### Фрагмент страницы

Предпочтение Москвы и ее способа письма, который способ Карамзин, по идее, хочет изменить в корне, становится скрытой темой его странствия. Он ищет новое русское письмо — и с первого мгновения путешествия выясняется, насколько трудным выйдет это предприятие. Слишком велико притяжение Москвы для русского слова. Удаляясь от нее, Карамзин плачет — его слезы есть уже строки слов, бегущие в Москву.
О ней уже много было написано, будет написано еще больше — неудивительно, если она помещается в центре ментального русского чертежа. Слова клубятся вокруг нее, к ней бегут и от нее отливают. Этот пульс составляет характерную особенность московского языка
Карамзин постоянно и пристально смотрит на Москву, изучает, препарирует, перестраивает ее язык, понимая, что именно он представляет некоторую квинтэссенцию того, что можно назвать традиционным русским сознанием. Подтверждение этому — от противного — полное отсутствие в его заметках Петербурга. Этот город есть результат встречи Москвы с Европой; он уже достаточно осмыслен — он сам готов себя наблюдать и осмыслять. Другое дело Москва: для «немца» Карамзина она, как вечная загадка, так же, вечно будет интересна.
И вот результат: Николай Михайлович едет через Петербург и в нем замечает только своего приятеля, у которого останавливается. Тот в бедственном положении: ничего удивительного — это как раз петербургское положение. Описывать его странник не желает. По Москве, едва оставленной, он проливает целую повесть слез. При мысли о Петербурге его глаза сухи: нечего и писать о нем.

### Фрагменты данных
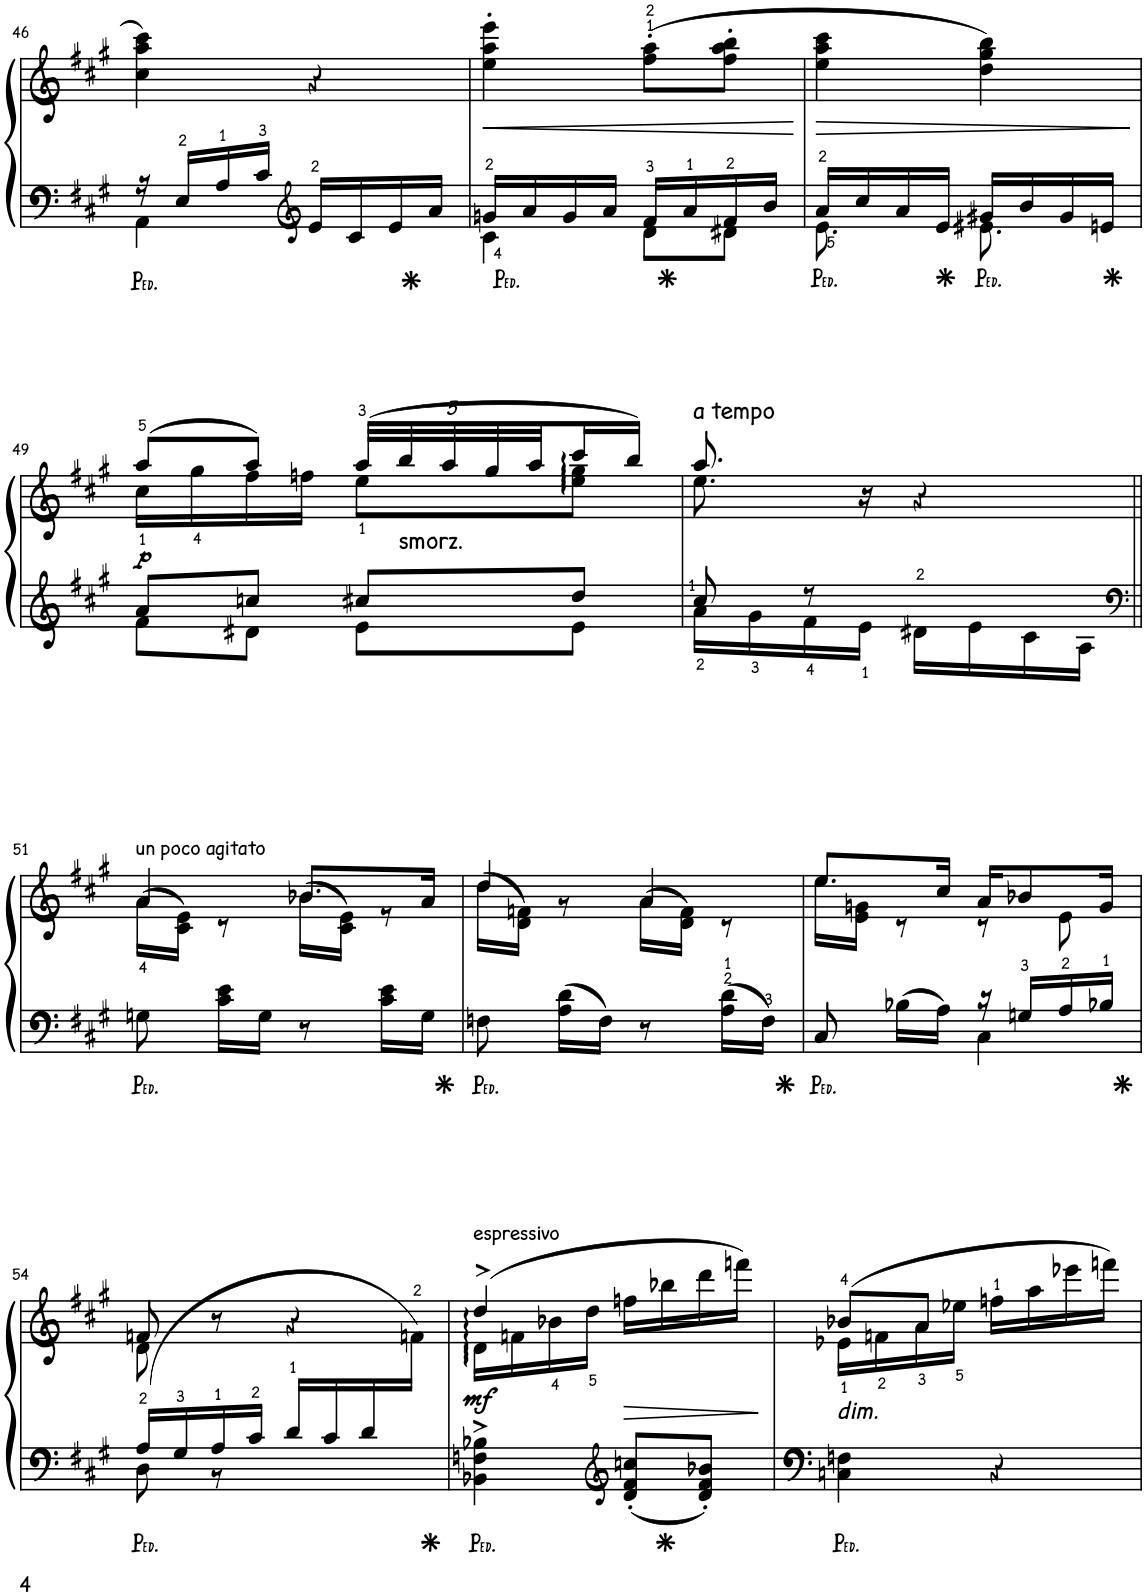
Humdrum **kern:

**kern	**kern	**dynam
*part1	*part1	*part1
*staff2	*staff1	*staff1/2
*I"Piano	*	*
*I'Pno.	*	*
!!LO:PB:g=z
*clefG2	*clefG2	*
*k[f#c#g#]	*k[f#c#g#]	*
*M2/4	*M2/4	*
=46	=46	=46
*^	*	*
16r	4AA\	4cc#\ 4aa\ 4ccc#\	.
16E/LL	.	.	.
16A/	.	.	.
16c#/JJ	.	.	.
*clefG2	*	*	*
16e/LL	4ryy	4r	.
16c#/	.	.	.
16e/	.	.	.
16a/JJ	.	.	.
=47	=47	=47	=47
!	!	!	!LO:HP:b
16gn/LL	4c#\	4ee\' 4aa\' 4eee\'	<
16a/	.	.	.
16g/	.	.	.
16a/JJ	.	.	.
16f#/LL	8d\L	(8ff#\' 8aa\'L	.
16a/	.	.	.
16f#/	8d#X\J	8ff#\' 8aa\' 8bb\'J	.
16b/JJ	.	.	.
*v	*v	*	*
.	.	[
=48	=48	=48
*^	*	*
!	!	!	!LO:HP:b
16a/LL	8.e\	4ee\ 4aa\ 4ccc#\	>
16cc#/	.	.	.
16a/	.	.	.
16e/JJ	16ryy	.	.
16g#X/LL	8.e#X\	4dd\ 4gg#\ 4bb\)	.
16b/	.	.	.
16g#/	.	.	.
16en/JJ	16ryy	.	.
*v	*v	*	*
.	.	]
!!LO:LB:g=z
=49	=49	=49
*^	*^	*
!	!	!	!	!LO:DY:b
8a/L	8f#\L	(8aa/L	16cc#\LL	p
.	.	.	16gg#\	.
8ccn/J	8d#X\J	8aa/J)	16ff#\	.
.	.	.	16ffn\JJ	.
*	*	*Xbrackettup	*	*
8cc#X/L	8e\L	(40aa/LLL	8ee\L	.
!	!	!LO:TX:b:t=smorz.	!	!
.	.	40bb/	.	.
.	.	40aa/	.	.
.	.	40gg#/	.	.
.	.	40aa/J	.	.
8dd/J	8e\J	16ccc#/	8ee\ 8gg#\J	.
.	.	16bb/JJ)	.	.
=50	=50	=50	=50	=50
!	!	!LO:TX:a:B:t=a tempo	!	!
8cc#/	16a\LL	8.aa/	8.ee\	.
.	16g#\	.	.	.
8r	16f#\	.	.	.
.	16e\JJ	16r	4ryy	.
16d#X\LL	4ryy	4r	.	.
16e\	.	.	.	.
16c#\	.	.	.	.
16A\JJ	.	.	16ryy	.
*v	*v	*	*	*
!!LO:LB:g=z	!!
=51||	=51||	=51||	=51||
*clefF4	*	*	*
!	!LO:TX:a:t=un poco agitato	!	!
8Gn\	4a/	(>16a\LL	.
.	.	16c#\ 16e\JJ)	.
16c#\ 16e\LL	.	8r	.
16G\JJ	.	.	.
8r	8.b-X/L	(>16b-\LL	.
.	.	16c#\ 16e\JJ)	.
16c#\ 16e\LL	.	8r	.
16G\JJ	16a/Jk	.	.
=52	=52	=52	=52
8Fn\	4dd/	(>16dd\LL	.
.	.	16d\ 16fn\JJ)	.
16A\ 16d\LL	.	8r	.
16F\JJ	.	.	.
8r	4a/	(>16a\LL	.
.	.	16d\ 16f\JJ)	.
16A\ 16d\LL	.	8r	.
16F\JJ	.	.	.
=53	=53	=53	=53
*^	*	*	*
8C#/	4ryy	8.ee/L	16ee\LL	.
.	.	.	16e\ 16gn\JJ	.
16B-X\LL	.	.	8r	.
16A\JJ	.	16cc#/Jk	.	.
16r	4C#\	16a/KL	8r	.
16Gn/LL	.	8b-X/	.	.
16A/	.	.	8e\	.
16B-X/JJ	.	16g/Jk	.	.
*	*	*v	*v	*
!!LO:LB:g=z
=54	=54	=54	=54
*ped	*	*	*
*	*	*^	*
*	*	*	*^	*
(16A/LL	8D\	8fn/	8d\	4..ryy	.
16G#/	.	.	.	.	.
16A/	8r	8r	4.ryy	.	.
16c#/JJ	.	.	.	.	.
16d/LL	16ryy	4r	.	.	.
16c#/	8.ryy	.	.	.	.
16d/	.	.	.	.	.
16ryy	.	.	.	16fn\JJ)	.
*v	*v	*	*	*	*
*	*v	*v	*v	*
=55	=55	=55
*	*Xped	*
*	*^	*
*	*	*^	*
!	!LO:TX:a:t=espressivo	!	!	!
!	!	!	!	!LO:DY:b
*	*	*v	*v	*
4BB-X\^ 4Fn\^ 4B-X\^	(4dd^/	16d\LL	mf
.	.	16fn\	.
.	.	16b-X\	.
.	.	16dd\JJ	.
*clefG2	*	*	*
!	!	!	!LO:HP:b
8d/' 8f#/' 8ccn/'L	16ffn\LL	4ryy	>
.	16bb-X\	.	.
8d/' 8f#/' 8b-X/'J	16ddd\	.	.
.	16fffn\JJ)	.	.
*	*v	*v	*
.	.	]
=56	=56	=56
*	*^	*
!	!LO:TX:b:i:t=dim.	!	!
4Cn\ 4Fn\	(>8b-X/L	16e-X\LL	.
.	.	16fn\	.
.	8a/J	16a\	.
.	.	16ee-X\JJ	.
4r	16ffn\LL	4ryy	.
.	16aa\	.	.
.	16eee-X\	.	.
.	16fffn\JJ)	.	.
*	*v	*v	*
=	=	=
*-	*-	*-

### Задание
Продолжите текст о Карамзине и Москве, начав сразу после его последнего предложения. Строки к этой работе никакого отношения не имеют.

### Итоговый результат
VII
Он мчится далее, на запад. Вот следующее его, весьма показательное приключение.
Карамзин покидает Петербург, видимый, но не удостоенный ни слова
Его встречает плоская, обведенная сизым горизонтом долина; провожатыми из России выступают: грязь, дождь, дороговизна и дорожные снаряды, словно намеренно изломанные. Он проезжает Нарву — …
Таковы русские проводы! Такова награда за честность, буквальность в применении отвлеченного метода. Карамзин, окрыленный «пространственной» идеей, отправляется за русский предел и на этом пределе застревает! Вот первая точка на его заграничном пути поставлена: он валится в нее как в прорубь.
Нет, неточно: здесь проходит не настоящая, но бывшая, старинная московская граница, которую царь Петр отодвинул далеко на запад. Тогда тем более это важно! Карамзин не различает град Петров, зато замечает под собой невидимую границу Московии. Здесь настигает его прощальное приключение. Так в реальных обстоятельствах времени и места, посреди омываемой дождем чухонской равнины, продолжается обновление его скрытой московской «оптики».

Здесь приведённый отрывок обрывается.